NOTE: every store is having some Cinco de Mayo “Specials” and though there are some good deals, I didn’t see any big bargains to rave about. If you are going to buy flour tortillas, Vons has Mission Flour Soft Taco Tortillas 99 cents. However, I much prefer the Guerrero Requisimas Flour Tortillas 99 cents at Albertsons, and I’ll tell you why.
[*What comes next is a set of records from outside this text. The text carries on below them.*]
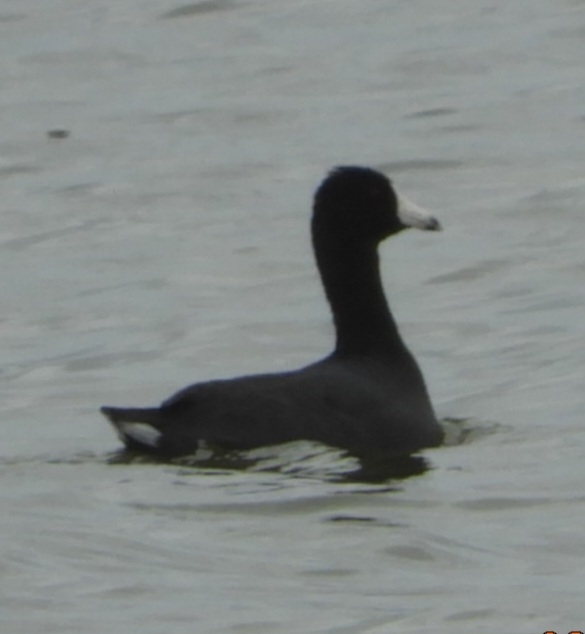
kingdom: Animalia
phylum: Chordata
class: Aves
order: Gruiformes
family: Rallidae
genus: Fulica
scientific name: Fulica americana
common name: American coot
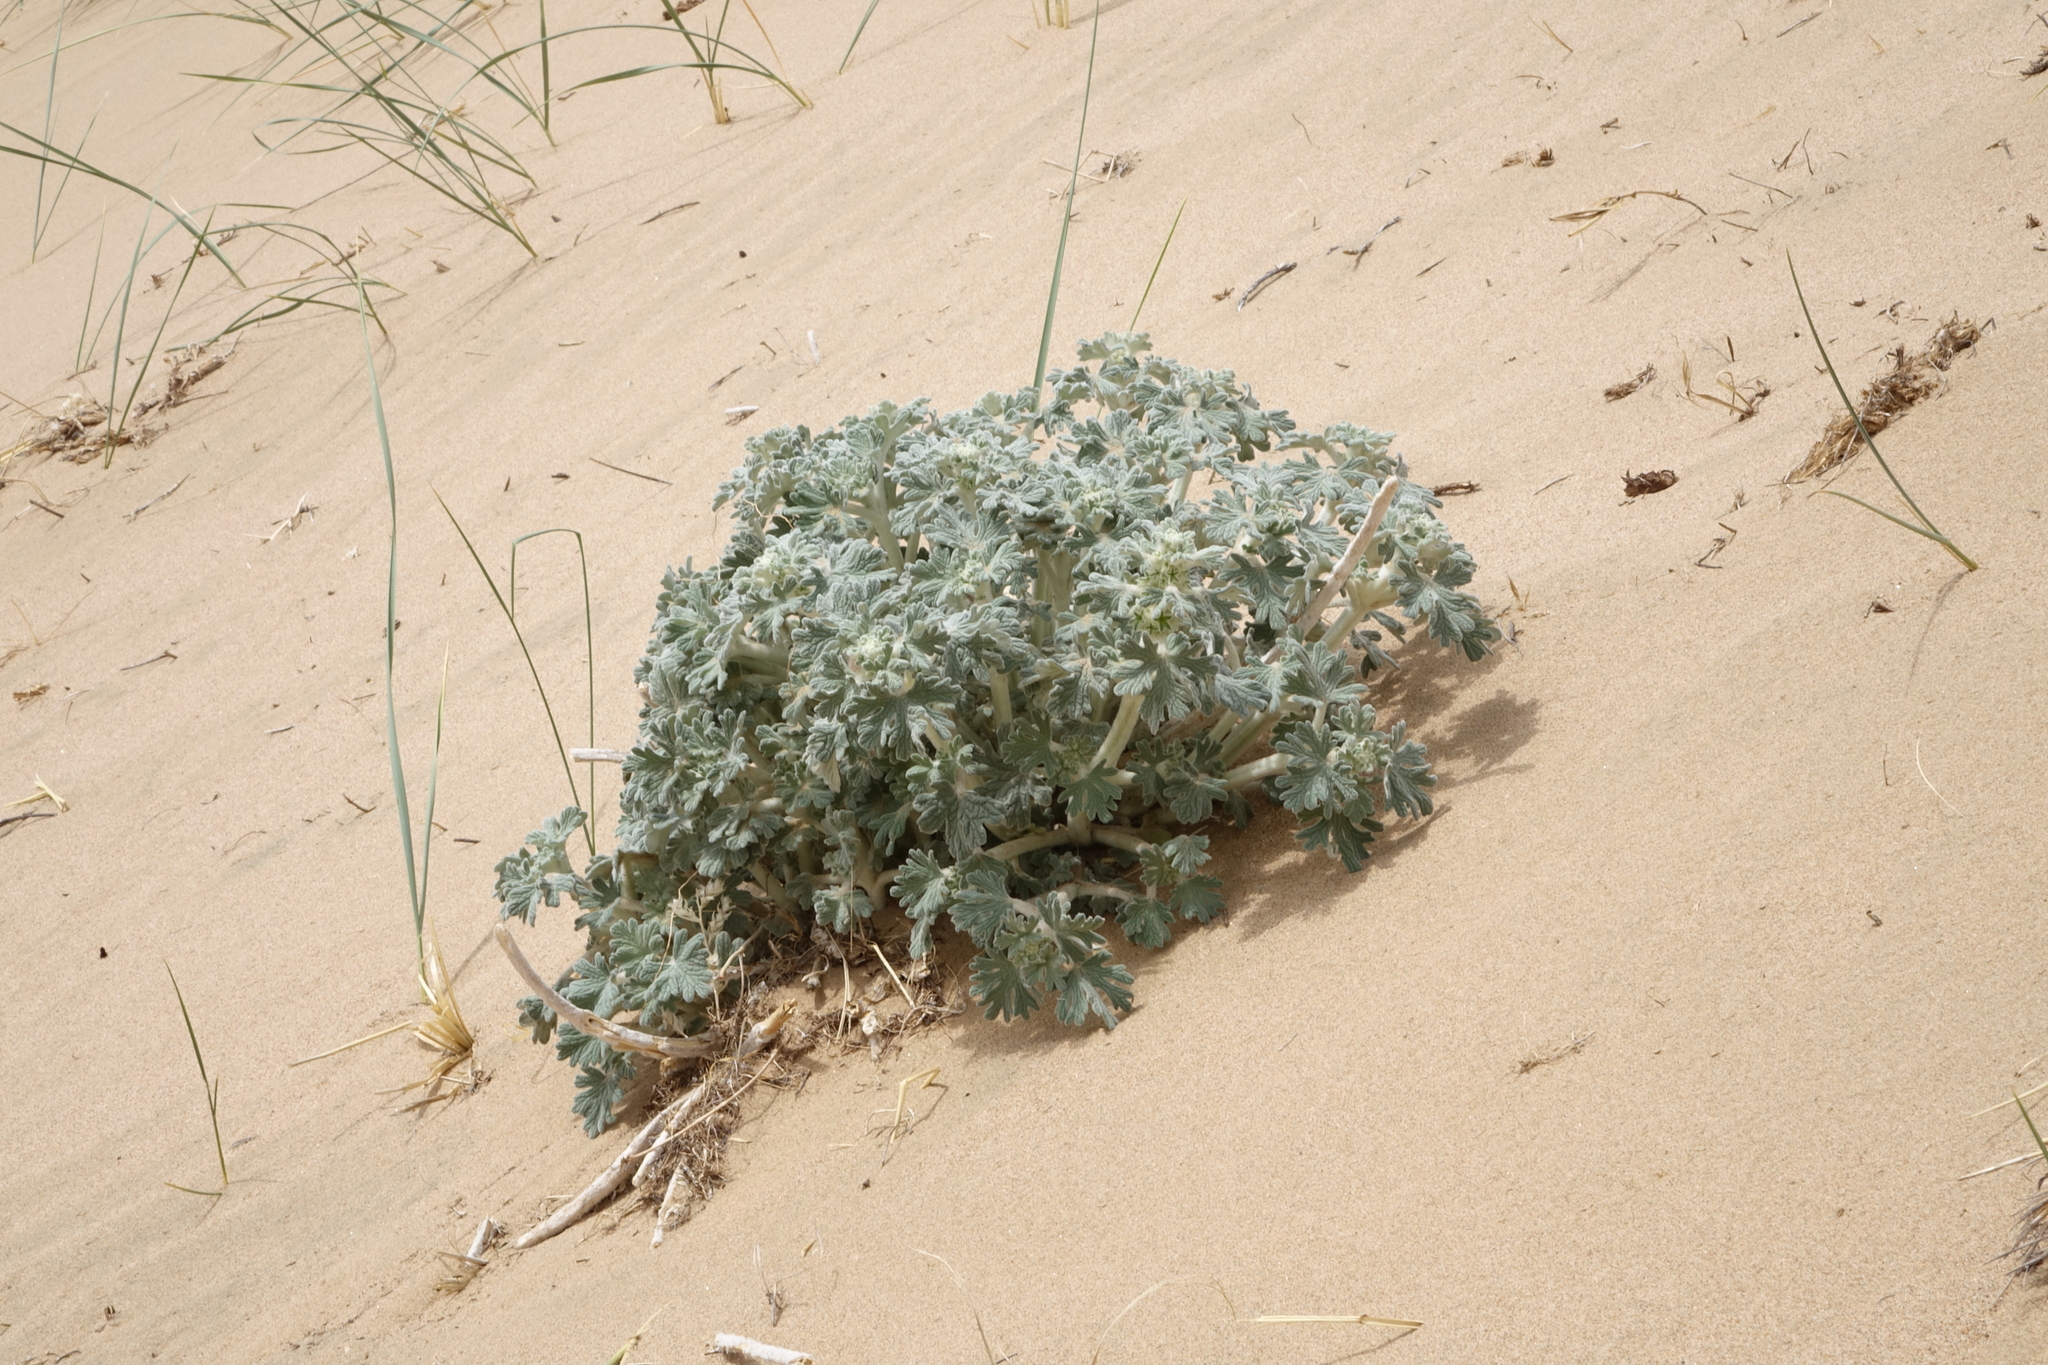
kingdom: Plantae
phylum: Tracheophyta
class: Magnoliopsida
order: Lamiales
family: Lamiaceae
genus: Panzerina
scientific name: Panzerina lanata
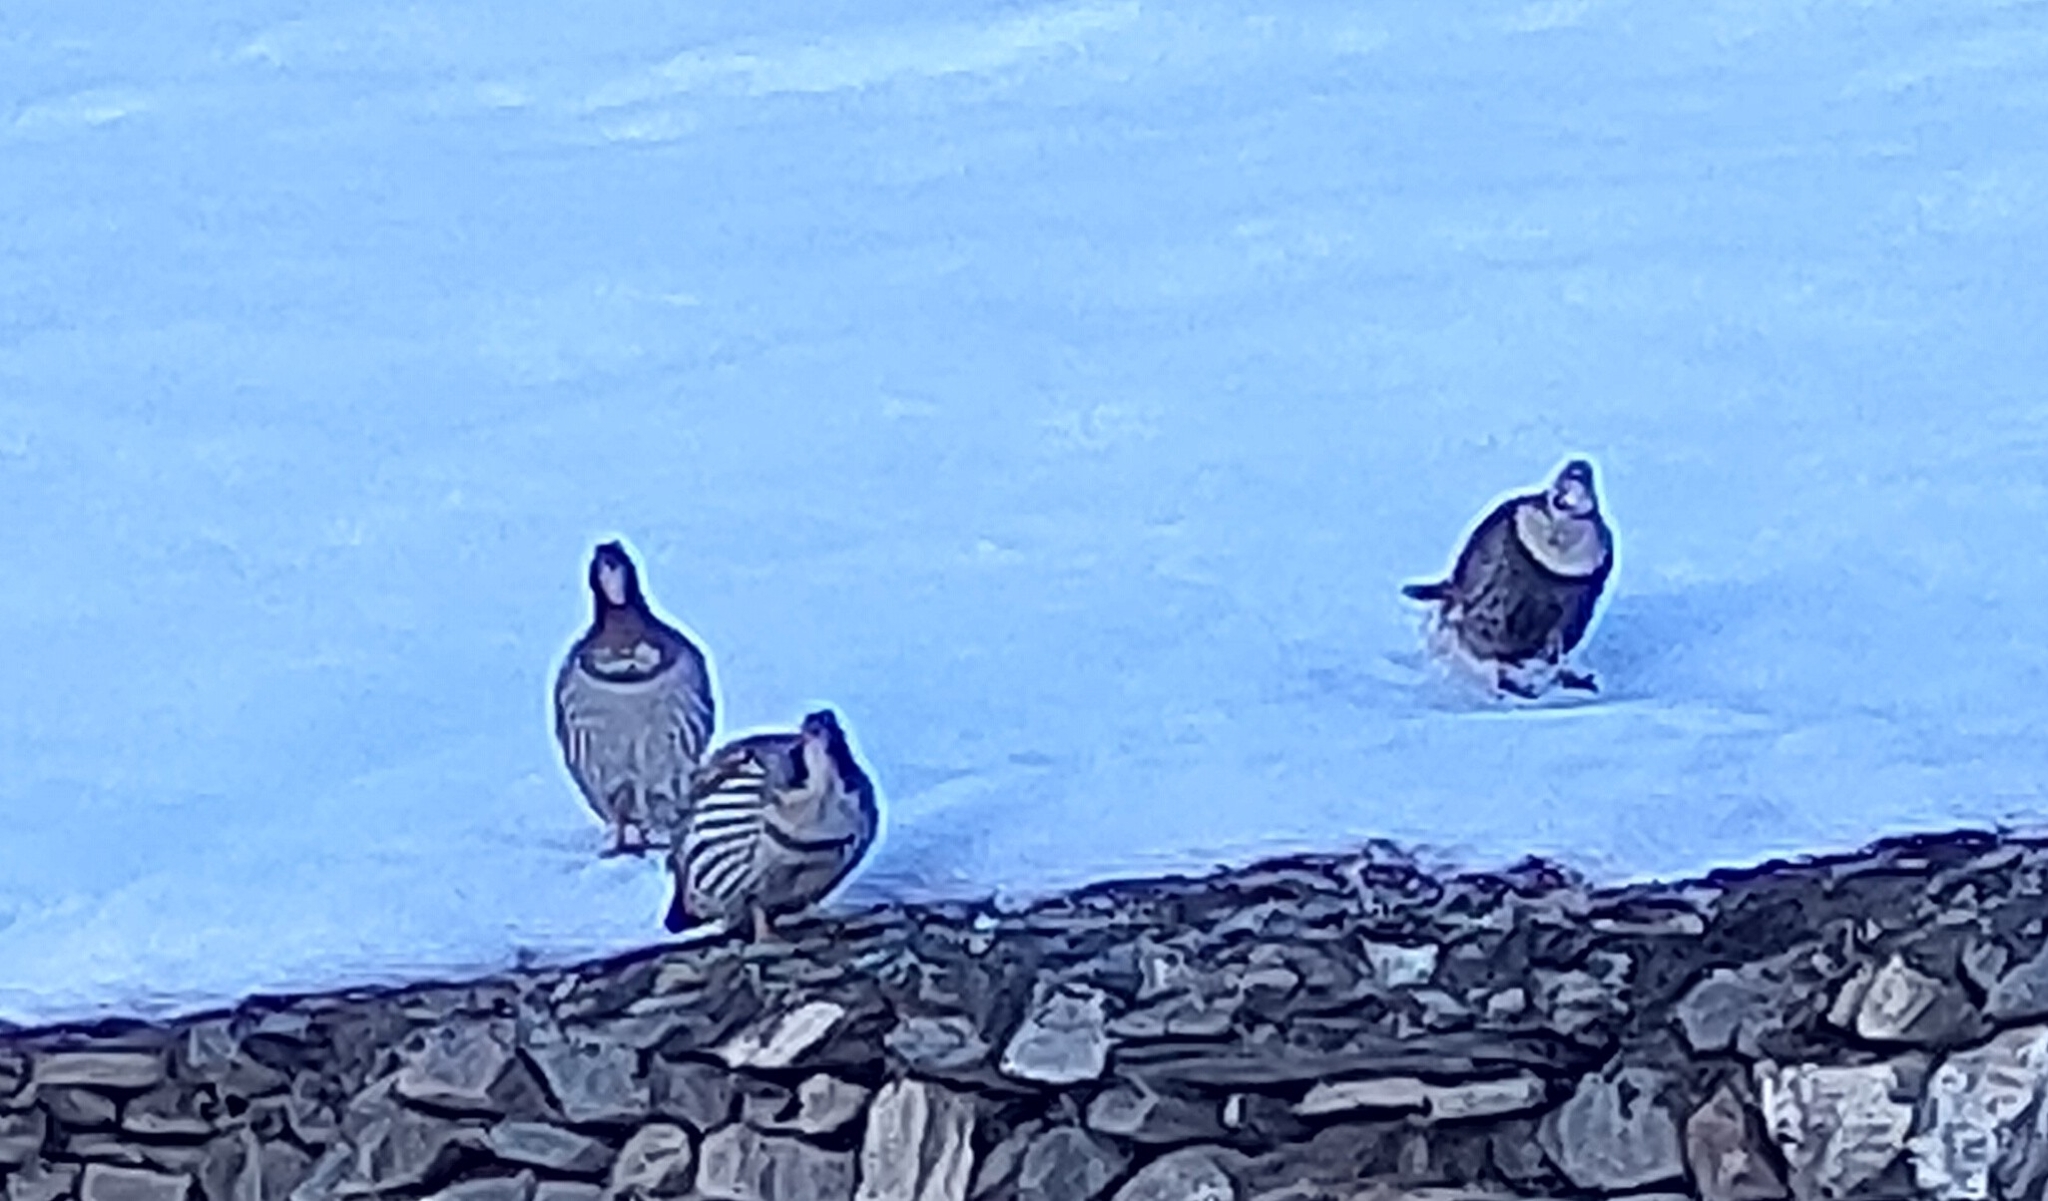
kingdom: Animalia
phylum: Chordata
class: Aves
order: Galliformes
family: Phasianidae
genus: Tetraogallus
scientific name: Tetraogallus tibetanus
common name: Tibetan snowcock
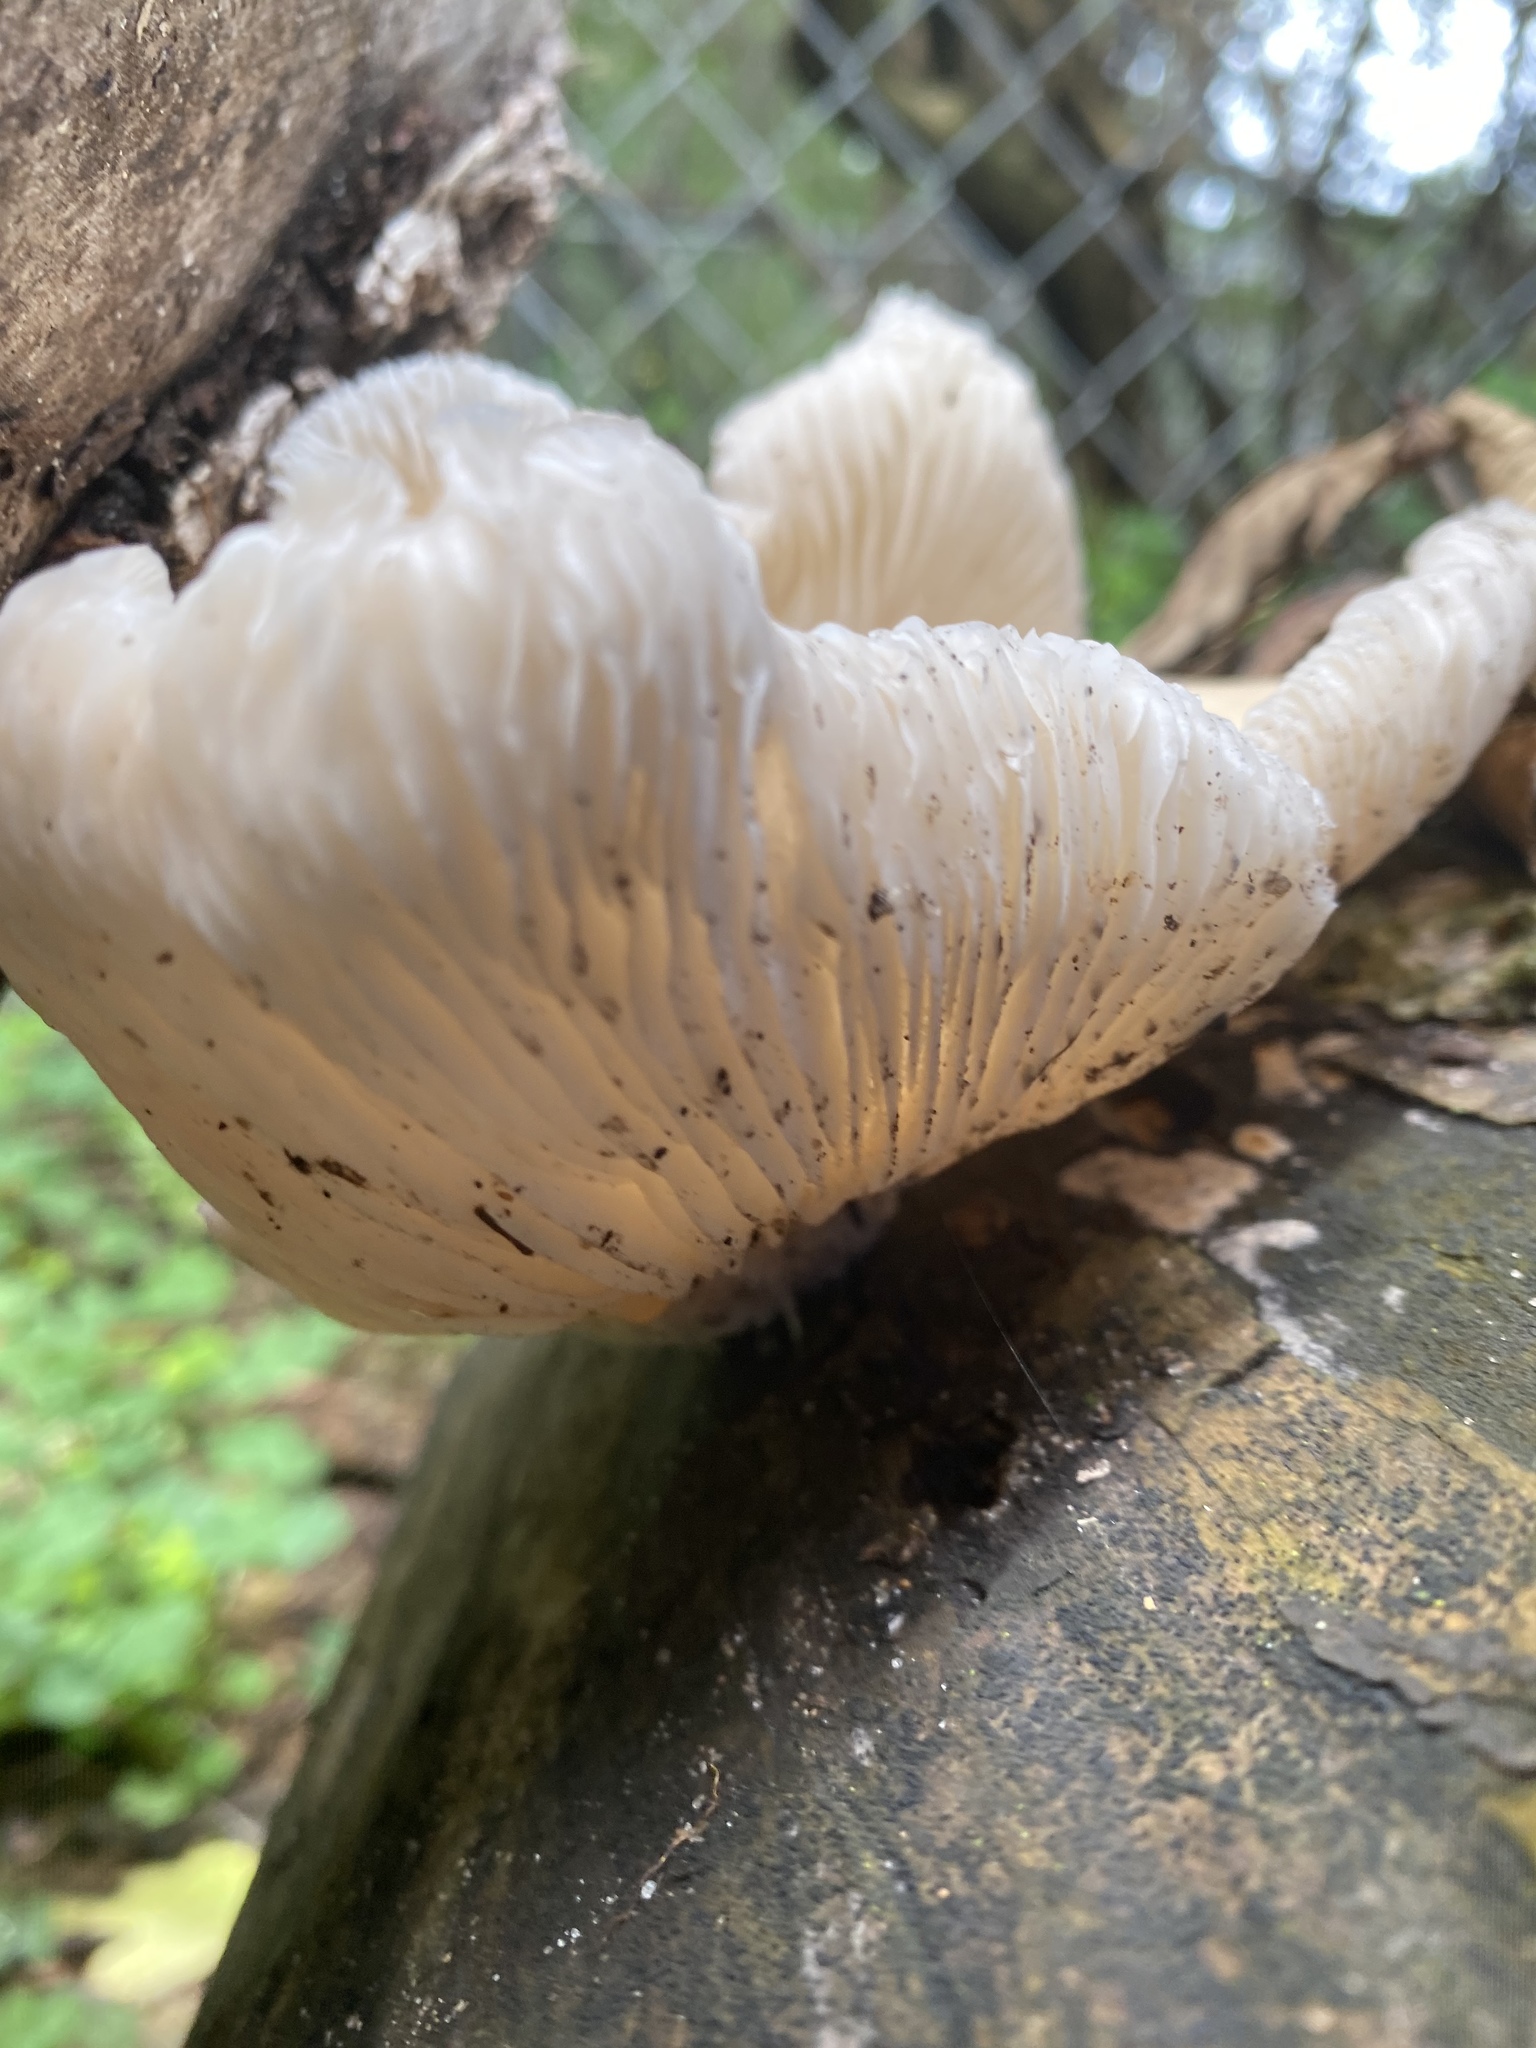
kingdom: Fungi
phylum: Basidiomycota
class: Agaricomycetes
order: Agaricales
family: Pleurotaceae
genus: Pleurotus
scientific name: Pleurotus ostreatus
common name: Oyster mushroom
When you pull a Mission tortilla in half, you get a break that can best be described as cracking along a crumb line. When you pull a Guerrero tortilla in half, you get more of a tearing along a flake line. That is because the Guerrero tortilla has more gluten. The difference in quality becomes even more pronounced when you warm each over an open flame, and do a blind tasting with a little butter.

Poor Man’s Lobster
white fleshed fish (Cod, Pollack, halibut) cut in chunks
2 quarts water
1/2 cup sugar
1/4 cup salt
Juice of 1 lemon

Combine water, salt, sugar and lemon juice in large kettle; bring to boil. Drop in the fish and boil, just until fish rises to the surface. Serve with melted butter and lemon juice.